Hunger and malnutrition are intricately bound up with ill-health, poverty and underdevelopment. The past decade has seen some measurable success in reducing the global burden of malnutrition. Nevertheless, nutritional deficiencies still remain responsible for massive mortality and morbidity, and disability worldwide.

WHO’s work: nutrition

Although poverty, hunger and child undernutrition are linked, their relationship is a loose one. Increased wealth does not automatically lead to reduced hunger and child undernutrition. Increases in Gross Domestic Product produce just 50% of expected improvements in child undernutrition rates. This implies that income growth alone is not likely to halve the prevalence of underweight children by 2015. To achieve the hunger and child underweight targets of the first MDG, direct programme investments are necessary, i.e. successful efforts to reduce most forms of malnutrition will be very pro-poor, with benefits heavily concentrated among the poor.

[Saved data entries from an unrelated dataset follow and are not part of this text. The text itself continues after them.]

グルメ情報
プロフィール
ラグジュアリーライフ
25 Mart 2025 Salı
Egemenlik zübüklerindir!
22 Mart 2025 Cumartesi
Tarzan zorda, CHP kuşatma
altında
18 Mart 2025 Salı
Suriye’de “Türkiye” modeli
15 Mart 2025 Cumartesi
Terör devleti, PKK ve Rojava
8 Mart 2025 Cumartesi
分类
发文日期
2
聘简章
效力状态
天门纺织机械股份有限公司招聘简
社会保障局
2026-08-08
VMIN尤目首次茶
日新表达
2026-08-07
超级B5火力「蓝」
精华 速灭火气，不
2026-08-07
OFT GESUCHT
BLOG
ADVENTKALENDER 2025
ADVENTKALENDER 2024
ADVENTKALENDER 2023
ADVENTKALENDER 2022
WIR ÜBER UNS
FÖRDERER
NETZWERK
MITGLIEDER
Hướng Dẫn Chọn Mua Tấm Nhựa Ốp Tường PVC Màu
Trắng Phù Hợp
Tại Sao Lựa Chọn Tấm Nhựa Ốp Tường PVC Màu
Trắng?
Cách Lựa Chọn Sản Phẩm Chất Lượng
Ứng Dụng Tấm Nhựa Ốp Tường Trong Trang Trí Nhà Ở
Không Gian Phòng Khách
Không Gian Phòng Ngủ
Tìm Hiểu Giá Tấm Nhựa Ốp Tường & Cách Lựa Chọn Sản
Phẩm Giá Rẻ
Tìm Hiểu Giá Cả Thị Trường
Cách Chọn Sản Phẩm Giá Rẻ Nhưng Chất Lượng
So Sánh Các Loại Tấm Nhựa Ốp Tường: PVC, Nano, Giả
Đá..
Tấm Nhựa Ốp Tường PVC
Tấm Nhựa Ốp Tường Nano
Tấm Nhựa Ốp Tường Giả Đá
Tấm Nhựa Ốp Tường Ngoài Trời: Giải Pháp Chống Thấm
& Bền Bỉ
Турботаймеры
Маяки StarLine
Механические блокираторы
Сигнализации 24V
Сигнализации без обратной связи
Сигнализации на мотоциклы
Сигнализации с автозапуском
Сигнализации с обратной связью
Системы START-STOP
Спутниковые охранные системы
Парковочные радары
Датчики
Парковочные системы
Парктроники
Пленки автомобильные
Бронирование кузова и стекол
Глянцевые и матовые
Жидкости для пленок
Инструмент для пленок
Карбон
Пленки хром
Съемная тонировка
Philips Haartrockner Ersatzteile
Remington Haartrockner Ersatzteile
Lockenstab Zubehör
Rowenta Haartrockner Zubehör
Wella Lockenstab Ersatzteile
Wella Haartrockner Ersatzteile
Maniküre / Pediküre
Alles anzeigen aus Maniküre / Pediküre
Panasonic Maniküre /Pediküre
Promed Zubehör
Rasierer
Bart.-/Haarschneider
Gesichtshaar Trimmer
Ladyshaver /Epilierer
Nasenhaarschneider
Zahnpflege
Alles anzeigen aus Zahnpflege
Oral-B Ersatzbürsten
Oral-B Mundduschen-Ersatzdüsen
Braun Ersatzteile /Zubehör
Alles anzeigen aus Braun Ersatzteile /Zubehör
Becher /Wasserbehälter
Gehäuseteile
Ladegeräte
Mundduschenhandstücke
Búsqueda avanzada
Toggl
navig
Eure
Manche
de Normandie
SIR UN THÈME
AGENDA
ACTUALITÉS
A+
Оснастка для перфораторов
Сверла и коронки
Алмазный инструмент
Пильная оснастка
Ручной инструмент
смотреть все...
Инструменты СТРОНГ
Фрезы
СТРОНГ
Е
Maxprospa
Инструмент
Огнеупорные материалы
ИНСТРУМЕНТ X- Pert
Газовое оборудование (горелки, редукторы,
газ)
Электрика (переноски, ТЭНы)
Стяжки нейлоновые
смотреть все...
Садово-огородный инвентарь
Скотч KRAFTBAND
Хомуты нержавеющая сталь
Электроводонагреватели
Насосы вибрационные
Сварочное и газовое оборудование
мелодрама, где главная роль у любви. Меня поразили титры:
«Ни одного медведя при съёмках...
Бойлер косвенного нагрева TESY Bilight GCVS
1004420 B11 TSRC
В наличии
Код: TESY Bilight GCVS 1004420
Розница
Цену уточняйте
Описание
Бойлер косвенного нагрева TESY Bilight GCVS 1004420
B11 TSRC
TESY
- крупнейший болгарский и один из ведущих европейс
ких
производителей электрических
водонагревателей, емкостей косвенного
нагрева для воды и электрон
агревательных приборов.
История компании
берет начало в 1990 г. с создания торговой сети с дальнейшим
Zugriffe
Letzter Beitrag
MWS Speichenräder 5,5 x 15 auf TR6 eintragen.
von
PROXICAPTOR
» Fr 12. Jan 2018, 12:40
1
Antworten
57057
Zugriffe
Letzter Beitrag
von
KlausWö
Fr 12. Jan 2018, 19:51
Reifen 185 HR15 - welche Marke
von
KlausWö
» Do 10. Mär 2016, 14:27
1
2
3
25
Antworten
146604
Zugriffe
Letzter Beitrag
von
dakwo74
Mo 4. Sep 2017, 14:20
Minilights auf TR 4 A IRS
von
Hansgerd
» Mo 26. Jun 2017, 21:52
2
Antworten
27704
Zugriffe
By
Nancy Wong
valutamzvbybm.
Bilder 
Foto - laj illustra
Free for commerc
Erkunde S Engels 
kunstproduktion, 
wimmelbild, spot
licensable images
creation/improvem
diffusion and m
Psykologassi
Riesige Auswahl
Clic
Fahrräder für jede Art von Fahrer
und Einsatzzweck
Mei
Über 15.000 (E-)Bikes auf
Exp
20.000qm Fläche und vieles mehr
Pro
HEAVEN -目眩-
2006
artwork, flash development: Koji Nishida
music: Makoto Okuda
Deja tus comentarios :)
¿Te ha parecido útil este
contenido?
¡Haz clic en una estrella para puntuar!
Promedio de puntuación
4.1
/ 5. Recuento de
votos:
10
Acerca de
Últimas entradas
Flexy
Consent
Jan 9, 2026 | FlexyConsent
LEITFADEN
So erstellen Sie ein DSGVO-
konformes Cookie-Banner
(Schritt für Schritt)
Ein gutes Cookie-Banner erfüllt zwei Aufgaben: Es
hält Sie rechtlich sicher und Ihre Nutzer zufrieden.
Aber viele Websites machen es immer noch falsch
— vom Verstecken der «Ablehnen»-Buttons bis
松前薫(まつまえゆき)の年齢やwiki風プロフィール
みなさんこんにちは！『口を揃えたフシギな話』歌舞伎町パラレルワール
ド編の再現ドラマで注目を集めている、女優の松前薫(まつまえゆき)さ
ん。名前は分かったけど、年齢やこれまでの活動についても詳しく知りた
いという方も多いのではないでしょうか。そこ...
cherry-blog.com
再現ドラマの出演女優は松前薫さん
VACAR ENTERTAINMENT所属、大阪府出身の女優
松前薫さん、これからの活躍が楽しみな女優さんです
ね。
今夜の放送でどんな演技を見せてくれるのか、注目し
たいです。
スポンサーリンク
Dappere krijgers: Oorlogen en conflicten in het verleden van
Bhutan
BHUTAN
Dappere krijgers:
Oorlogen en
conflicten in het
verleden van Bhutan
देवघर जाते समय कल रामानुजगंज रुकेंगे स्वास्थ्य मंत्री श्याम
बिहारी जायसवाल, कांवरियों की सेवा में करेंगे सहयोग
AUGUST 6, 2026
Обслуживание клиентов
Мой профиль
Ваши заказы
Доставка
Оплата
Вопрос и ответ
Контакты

WHO has a unique strength through its work on setting norms and standards at global level and developing strategies to counter malnutrition. Through its close relations with national health authorities, by means of its regional and country offices, and in close partnership with other UN agencies, WHO collaborates in translating national strategies into prioritized results-oriented operational programmes to (1) reduce the prevalence of underweight children under give years of age and (2) to promote healthy diets and improve the nutritional status of the population through the life course, particularly among the vulnerable.

Future directions

There are critical interactions between undernutrition and most of the MDGs, particularly with MDG 1 - poverty and hunger, MDG 4(child mortality), MDG 5(maternal health), MDG 6 (HIV/AIDS and malaria), MDG 2 (education) and MDG 3 (gender equality). If a special effort is not made to tackle the hunger and child undernutrition targets of MDG1, then achievement of all these other MDGs will be compromised.